What is also glossed over by historians is the fact that while many of the white abolitionists did not agree with slavery as an institution, they, themselves, were still white supremacists who believed that Black people were innately inferior to Whites. Just because an animal rights activist might protest against cruelty to Fido, the pit bull, doesn’t mean that he wants to take him out for dinner and a movie.

Of, course, I'm not the first to point this out.


In 1837, Rev. Theodore Wright told the New York Slave Ant-slavery Society that their doctrine must include “recognizing all men as brothers.”

Also, according to Lerone Bennett Jr in his work , Before the Mayflower, although Frederick Douglas used to hang out with William Lloyd Garrison, he eventually broke ranks, as white abolitionists like Garrison wanted Black abolitionists to merely serve as lawn jockeys.However Douglas believed that Black people should have been at the head of the Abolitionist Movement. As Bennett quotes Douglas as saying, “the man who suffered the wrong is the man to demand redress.”

Although Harriet Beecher Stowe’s novel, Uncle Tom's Cabin is applauded for the role it played in raising awareness about slavery, in his book , Race: The History of an Idea in America, Dr. Thomas Gossett claimed that the novel still “made it quite clear that, in spite of the Negro’s humility and aptitude for religion, he is innately inferior.”

It must be also, noted that the idea that groups who’s religious convictions should have made them long time allies in the fight against slavery has also been blown way out of proportion. In her book , Criminalizing of a Race, Dr. Charshee McIntyre revealed that “ as representatives of the emerging capitalist order, reformers could extend charity to the lowliest segment of laborers, but not even the Quakers could view Blacks as potential autonomous beings”

Although much has been written about the white Jewish connection to Black suffering, Harold Cruse wrote in, Plural but Equal, that it was not until 1915, after the lynching of Leo Frank by a white Atlanta mob, that Jews began to identify with the suffering of African Americans.
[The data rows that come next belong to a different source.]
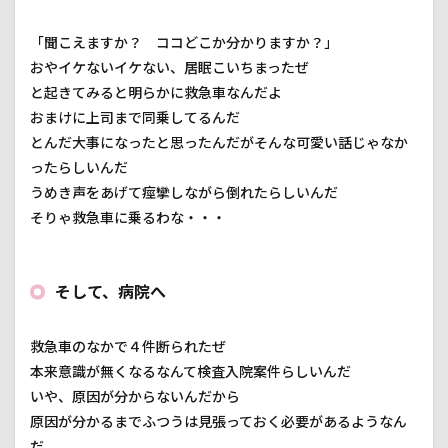
「聞こえますか？ ココどこか分かりますか？」
おやイケないイケない、居眠こいちまったぜ
と起きてみると明らかに救急車なんだよ
おまけに上司まで同乗してるんだ
とんだ大事になったと思ったんだがそんな可愛い話じゃなか
ったらしいんだ
うめき声をあげて痙攣しながら倒れたらしいんだ
そりゃ救急車に乗るわな・・・
そして、病院へ
救急車のなかで４件断られたぜ
本来意識が無くなるなんて検査入院案件らしいんだ
いや、原因が分からないんだから
原因が分かるまでふつうは見張っておく必要があるようなん
だ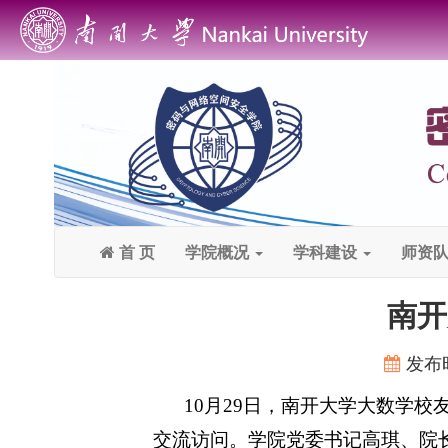
首 页
学院概况
学科建设
师资
南开
发布
10
月29日，南开大学大数学校
交流访问。学院党委书记高琪、院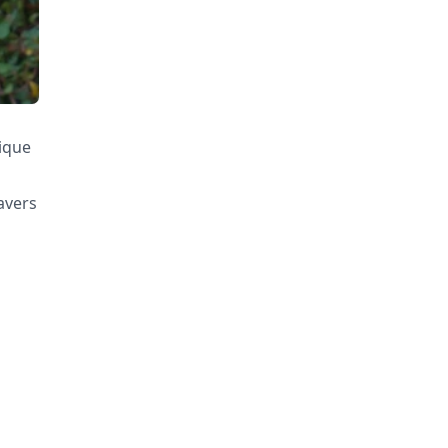
mique
avers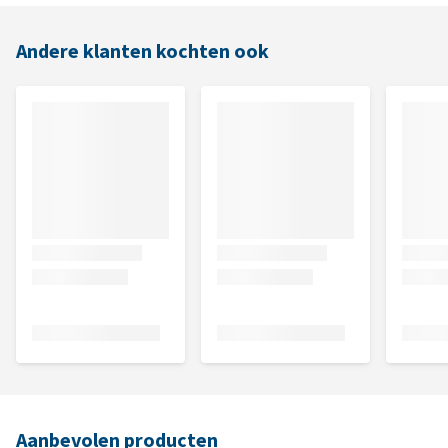
Andere klanten kochten ook
Aanbevolen producten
Cruse writes that the idea that the Jewish community cared much about Black folks prior to that time is “an inaccurate generalization because it was never explained how Jews as a group were involved in contrast to certain individual Jews."

The main issue here, is that the further that we get away from a time period, the more distorted the historical accuracy becomes. If we are not careful even modern phenomena such as Hip Hop will eventually become distorted.

As important as Hip Hop has been as a platform that allowed young African Americans to advocate for the rights of poor and oppressed community, if this legacy is not properly guarded, the clear facts will too become muddied by historical inaccuracies and false assumptions.

If we are not careful, our grandchildren will believe that just because Vanilla Ice was popular during the same time period of conscious artists such as Brand Nubian, than he was something other than a cheap white washed version of MC Hammer. Or that even though a white rap group was called “Young Black Teenagers” , they may believe that they were a socially conscious group, rather than a gimmick to prove that white kids could rap.

As we move forward , it must be noted that many of the so-called depictions of “Black History” fictitious or otherwise , have been told from the viewpoint of non-Black people, from Django to The Abolitionists. Thus we find ourselves in the same dilemma as Frederick Douglas, almost a century and a half later.,

The solution is that African Americans, must become experts in the field of their own history, as no other racial group would dare trust the interpretation of their culture to others.

This is why we have started the “Black By Nature/Conscious By Choice Campaign. During the late 80’s rap group Public Enemy had as its mission to raise up 5000 Black leaders. So, our task in 2013 to raise up 5,000 Black scholars who will be experts in Black history, so they can defend our culture against distortions and teach the truth to our future generations.

As Nas said on ," I Can"

“If truth is told/the youth can grow. Then learn to survive until they gain control.”